“Absurdo”: funcionários do Ipem-AM denunciam ameaças para fazer campanha e “bandeirada” para Roberto Cidade de graça

Amazonas – O Portal e TV CM7 Brasil recebeu com exclusividade, nesta quarta-feira (2), uma denúncia envolvendo funcionários do Instituto de Pesos e Medidas do Amazonas (Ipem-AM), que relatam estar sendo pressionados a participar de atividades políticas em apoio ao governador e candidato à reeleição Roberto Cidade.
Segundo os relatos encaminhados à reportagem, trabalhadores estariam sendo convocados a participar de reuniões, palestras e ações de campanha, principalmente no período noturno e aos sábados. A denúncia aponta ainda que a participação estaria sendo cobrada como uma espécie de condição para a manutenção dos empregos.
Em um dos áudios enviados ao CM7 Brasil, uma funcionária afirma que anteriormente havia opção de participar ou não das atividades, mas que a situação teria mudado.
“Agora eles estão obrigando a gente fazer trabalho pro Cidade”, relata.
De acordo com a denúncia, funcionários estariam sendo chamados para participar de “bandeiradas” e outras ações de campanha. A servidora afirma ainda que listas estariam sendo elaboradas para registrar quem comparece e quem não participa das atividades.

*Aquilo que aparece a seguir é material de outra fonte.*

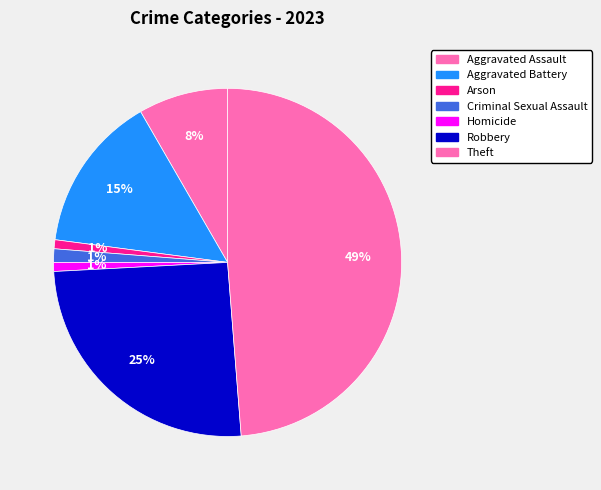

The Homicide slice represents 1% of the pie. True or false?

True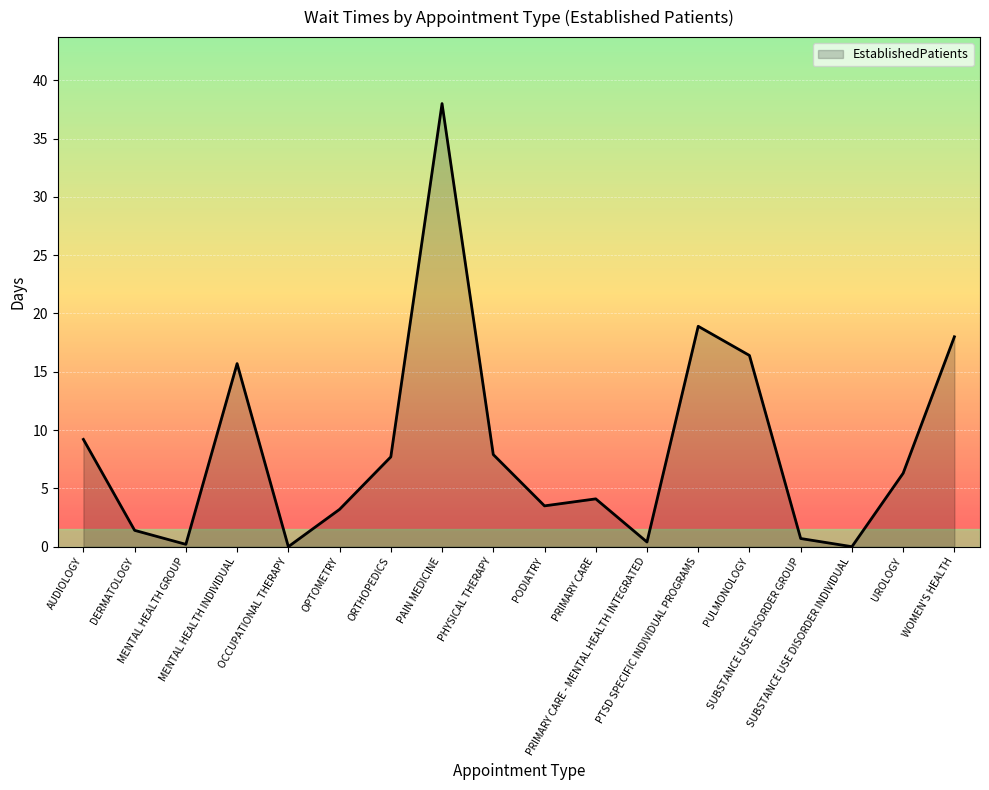

Reading left to right, transcribe all the data shown in this chart.

9.2	1.4	0.2	15.7	0.0	3.2	7.7	38.0	7.9	3.5	4.1	0.4	18.9	16.4	0.7	0.0	6.3	18.0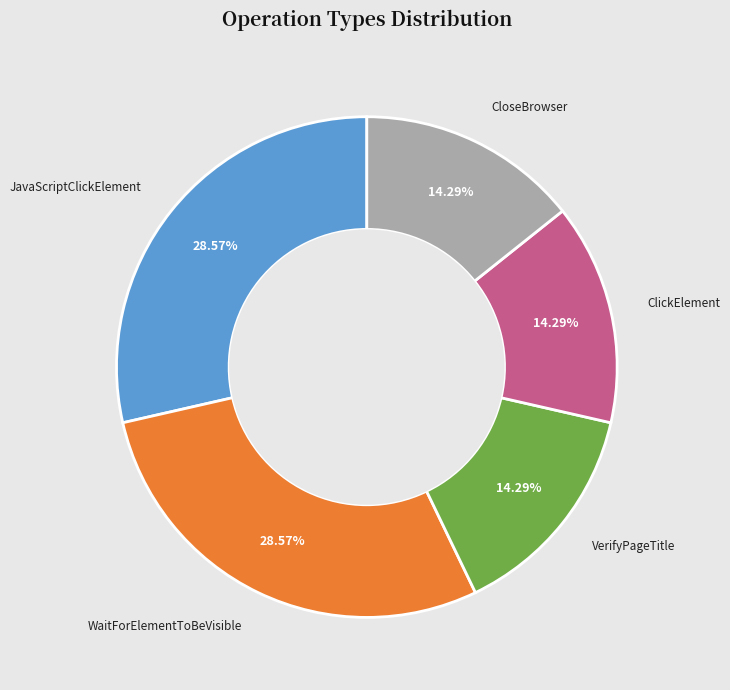

Does any single category account for the majority?

No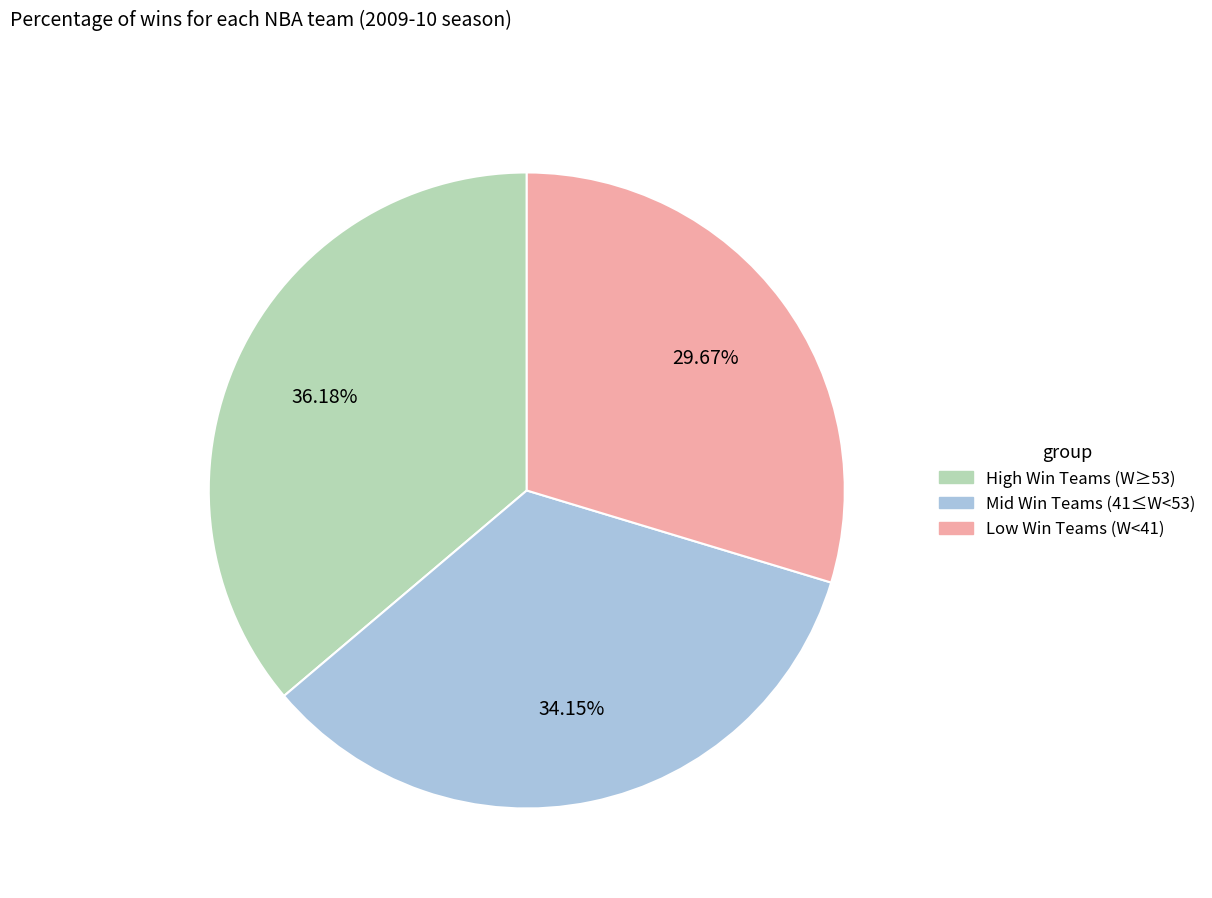

Is there a majority slice in this chart?

No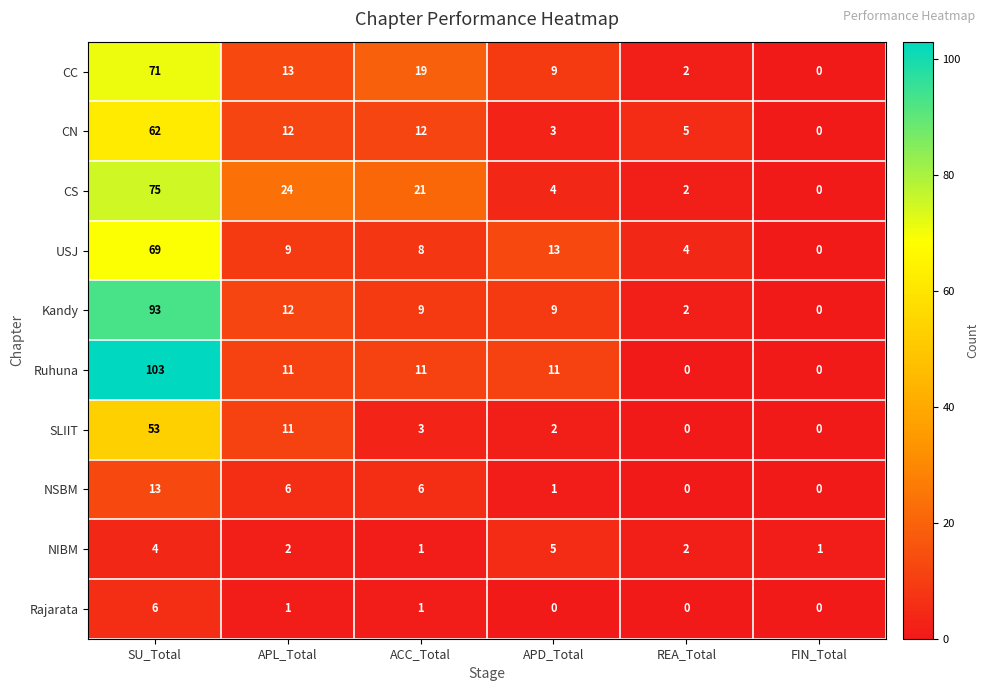

What is the difference between the highest and lowest values at APD_Total?

13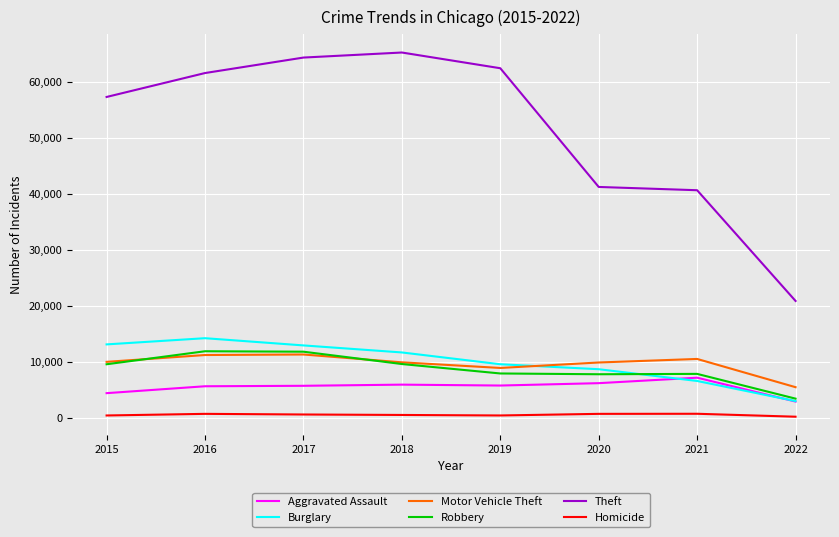

What is the difference between the Robbery values at 2019 and 2022?

4494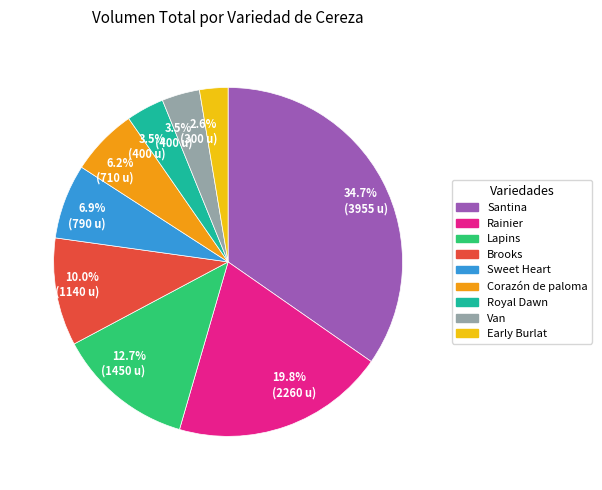

Is there a majority slice in this chart?

No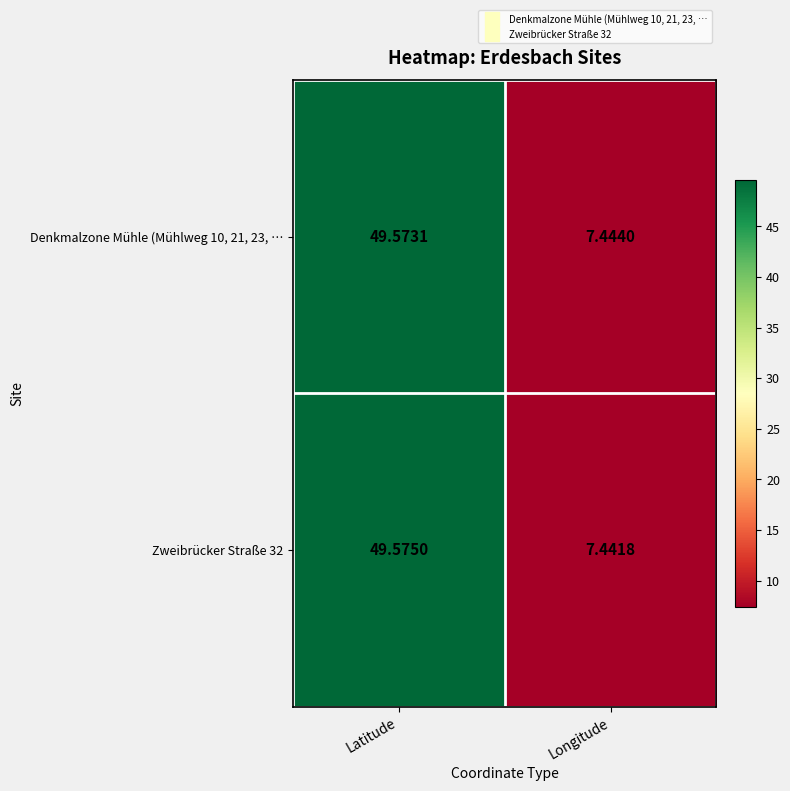

At which category is the sum across all series the highest?

Latitude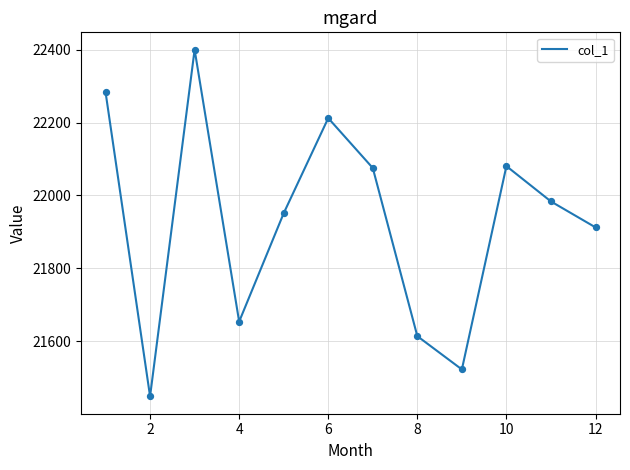

What is the difference between the maximum and minimum values?

950.9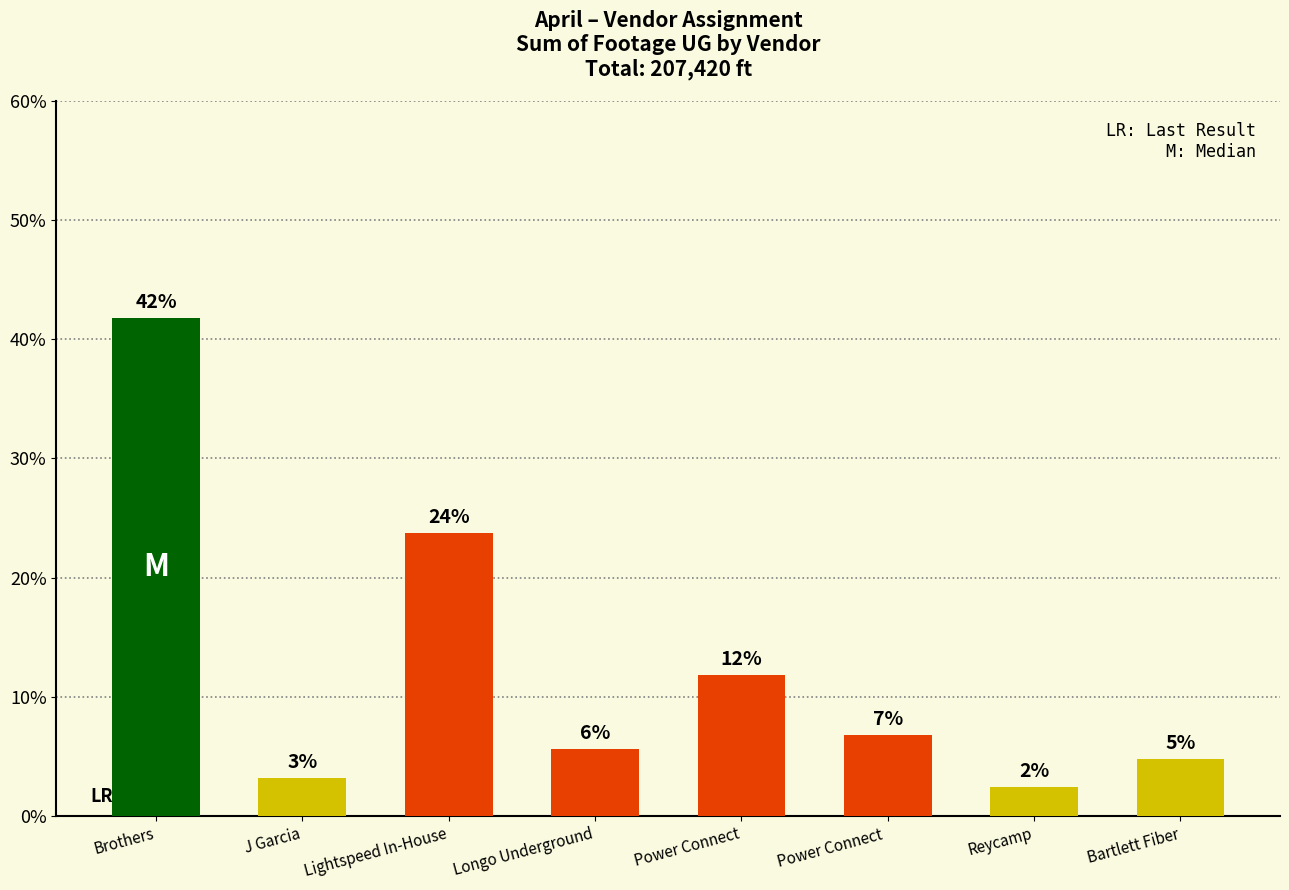

Are the bars horizontal?

No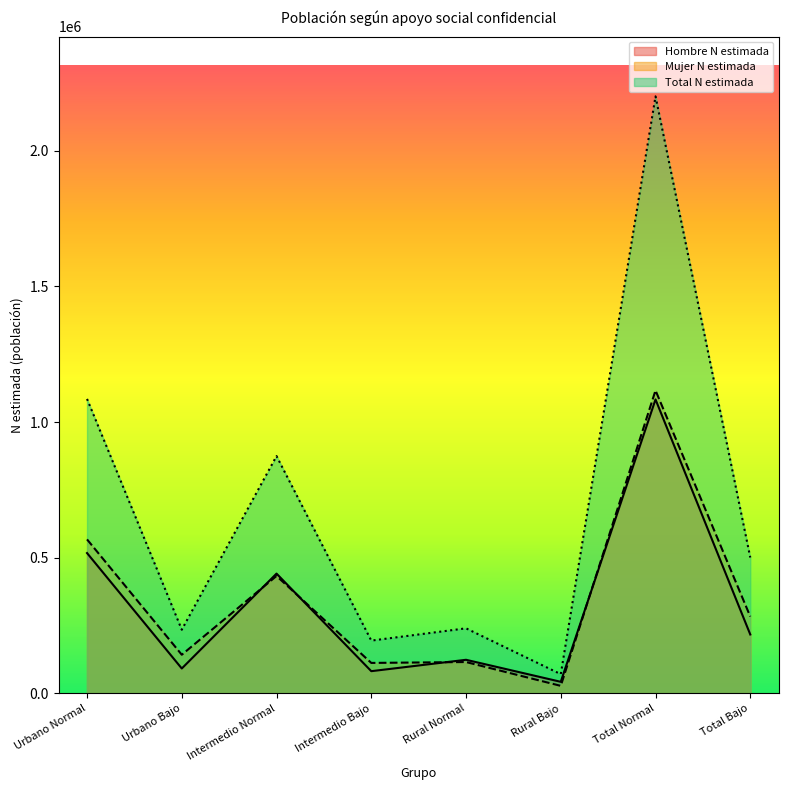

The Hombre N estimada series shows 203643 at Rural Normal. True or false?

False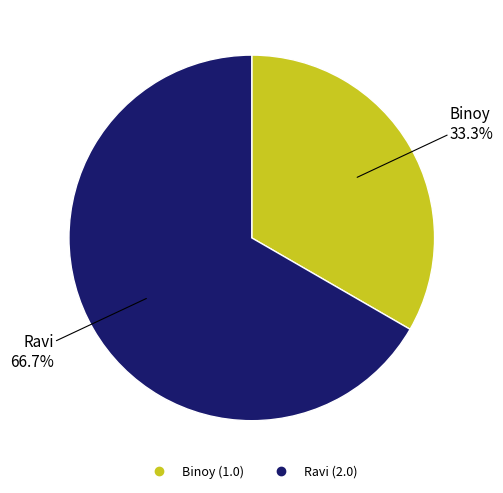

Rank the categories by value from highest to lowest.

Ravi, Binoy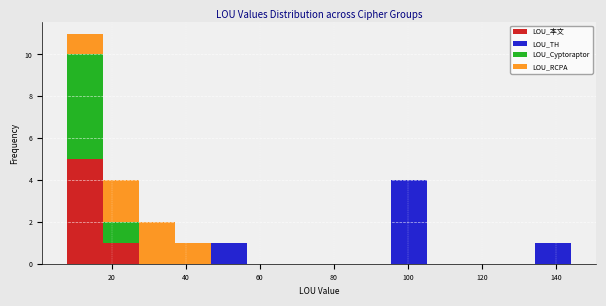

Which range on the x-axis has the tallest stacked bar (by total height)?

8 to 18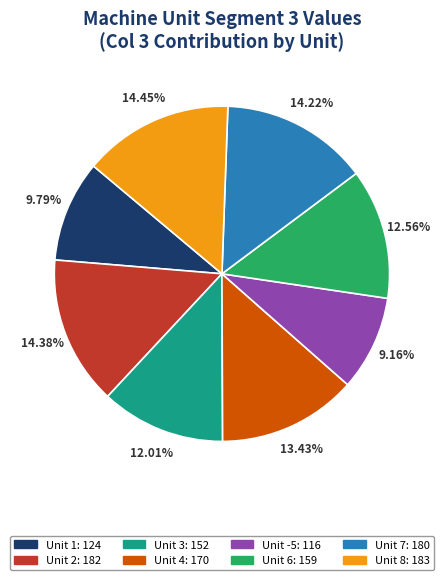

Is there any slice that represents more than half of the pie?

No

Outro ponto levantado na denúncia é que os trabalhadores não receberiam qualquer remuneração adicional pelas atividades políticas e, segundo o relato, sequer teriam auxílio para o deslocamento.
“Eles ainda querem que a gente dê um jeito de arrumar dinheiro pra ir fazer campanha pro Cidade de graça”, afirma a denunciante.
A situação, segundo ela, seria ainda mais delicada porque alguns funcionários enfrentariam dificuldades para conciliar as supostas convocações com compromissos pessoais e familiares. No áudio, a servidora relata que não teria com quem deixar o filho para participar das atividades realizadas durante a noite.
Pressão e risco de demissão
A denúncia também aponta que funcionários que não participassem das atividades poderiam sofrer consequências profissionais.
Segundo o relato, um trabalhador que cursava faculdade teria precisado interromper os estudos para conseguir participar das atividades noturnas.
“Teve um menino lá do setor que fazia faculdade, teve que cancelar a faculdade dele pra poder fazer os trabalhos à noite pro Cidade, que senão ele corre o risco de perder o emprego”, afirma a denunciante.
Em outro áudio encaminhado à reportagem, a fonte afirma que a orientação teria partido do setor de Recursos Humanos.
“Foi a ordem do RH, que quem quiser manter o seu emprego tem que ir fazer a campanha”, relata.
A denúncia também menciona supostos atrasos no pagamento dos salários dos funcionários. Segundo a fonte, mesmo enfrentando dificuldades financeiras, os trabalhadores estariam sendo cobrados a participar das atividades sem receber qualquer valor adicional.
“Eles não pagam nem o salário da gente pra poder ter o dinheiro pelo menos pra se locomover e ainda faz uma exigência dessa”, afirma.
Denúncia precisa ser apurada
Os relatos enviados ao CM7 Brasil levantam questionamentos sobre uma possível utilização da estrutura de um órgão público para pressionar servidores a participar de atividades político-eleitorais. Diante da gravidade das denúncias, os órgãos de controle e as autoridades responsáveis precisam apurar os fatos e verificar se houve pressão, ameaça de demissão ou qualquer tipo de constrangimento a funcionários para participação em atividades de campanha.
A apuração também deve esclarecer se houve orientação formal do setor de Recursos Humanos, elaboração de listas com nomes de servidores que não participaram das atividades e eventual utilização de recursos ou da estrutura pública em favor de candidatura.